To be future proof, African regional organisations must work at pace to meet the integration needs of the next generation.
ECOWAS at 50 years provides an opportunity to reimagine a new future by rethinking approaches to managing the obstacles to integration and considering the profound change occurring among West African peoples, which can accelerate regional integration. In its 2050 vision, ECOWAS projects a transition from an ECOWAS of States to a “fully integrated community of peoples in a peaceful, prosperous region with strong institutions and respect for fundamental freedoms and working towards inclusive and sustainable development.” Making this a reality requires a closing of the distance between people and their governments, and the renewal of a political community in the region.

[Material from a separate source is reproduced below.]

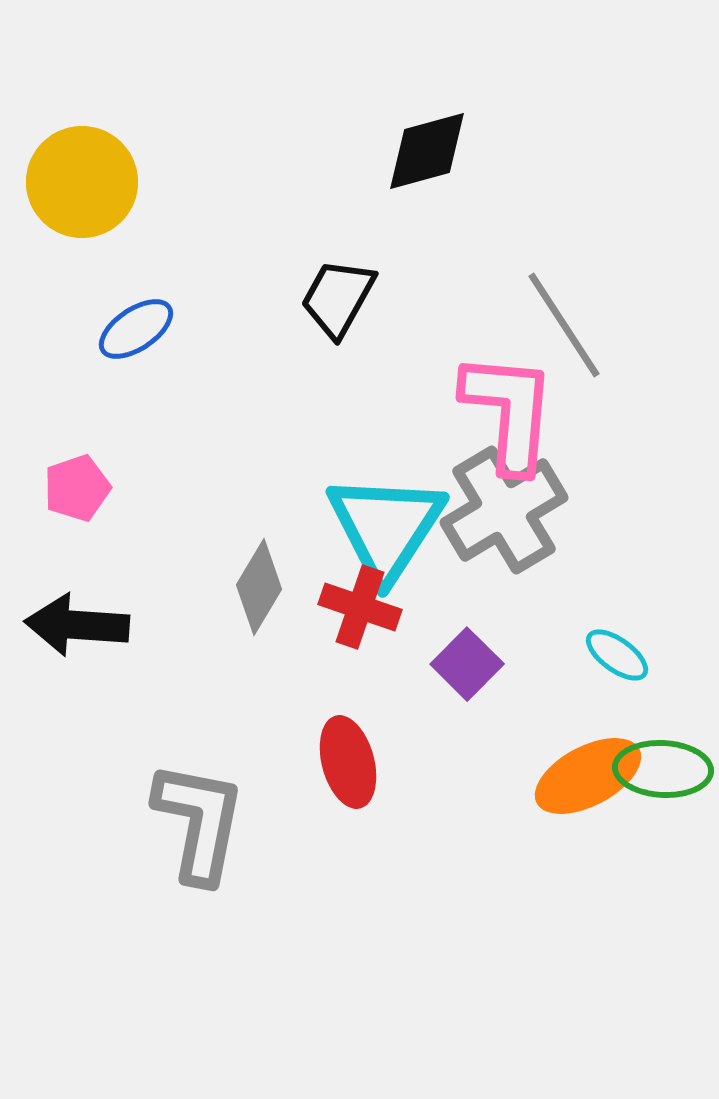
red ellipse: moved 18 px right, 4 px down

APS SECOND CONTINENTAL EDITION DURING THE ECOWAS AT 50 CONFERENCE
The Second Continental African Public Square will be held during the Conference on ECOWAS at 50 on 31 October and 1 November 2025 in Abuja, Nigeria. Co-hosted by the African Leadership Centre, Amandla Institute and CODESRIA in collaboration with WATHI, this edition of the APS open debate asks a core question: Are regional organisations a necessity for regional integration in Africa? The debate will open additional questions: What needs will drive a future ECOWAS of peoples? Can regional integration be achieved without a political community and economic base?

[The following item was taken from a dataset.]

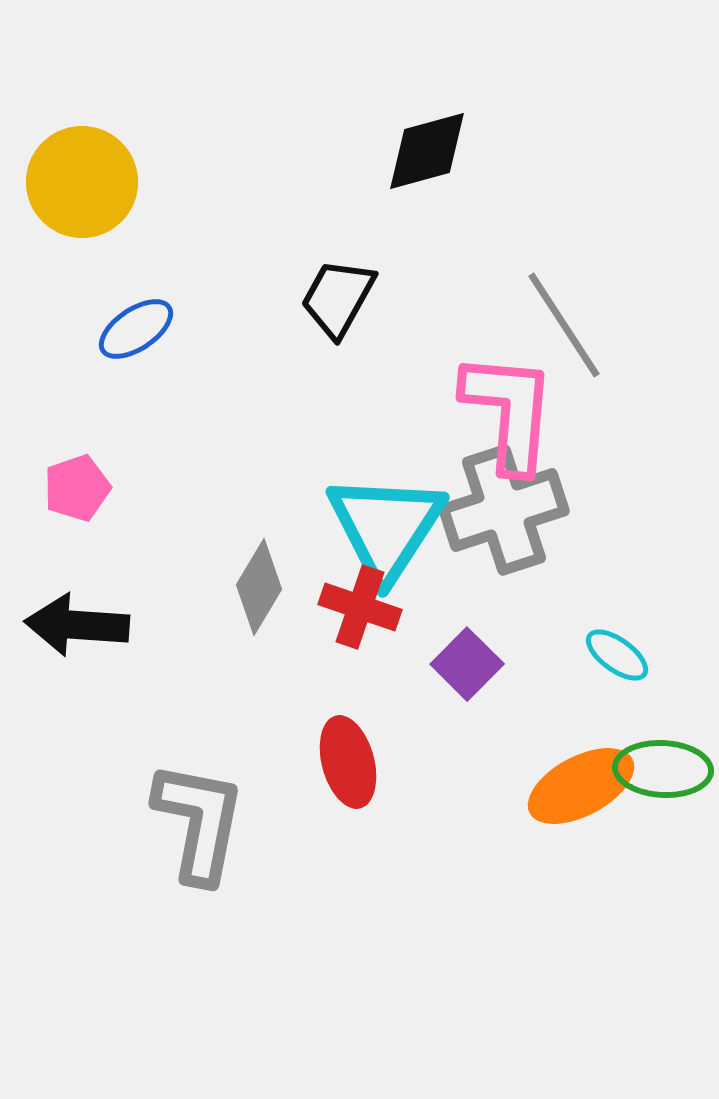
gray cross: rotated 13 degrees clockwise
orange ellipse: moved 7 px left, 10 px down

ABOUT THE AFRICAN PUBLIC SQUARE (APS)
The African Leadership Centre established the African Public Square (APS) in 2023 as a platform to harness Africa’s intellectual power and inter-generational agency.
The APS aims to:
Speak back to established agendas in the global landscape that place Africa at a disadvantage.
Offer new solutions and proposals for re-energising Africa’s normative and response framework, with possibilities for Africa’s renewal.
Expand the constituency of actors that speak for Africa when the spaces for engaging state and continental action are closed.
The APS offers a three-part intervention to raise Africa’s position in the world:
A convening platform: to convene new and established voices constituting an intergenerational community of African public intellectuals, catalysing the repositioning of Africa in the global order.
An annual high-level (continental) forum – an African/global public debate bringing together prominent African intellectuals along with a variety of interlocutors to frame and propose an alternative framework of engagement on issues of the day shaping Africa’s trajectory.
An inter-generational community of African public intellectuals in co-leadership of special interventions that propose new ideas and forms of collaboration for responding to Africa’s challenges and reshaping global engagement to raise Africa’s position in the world.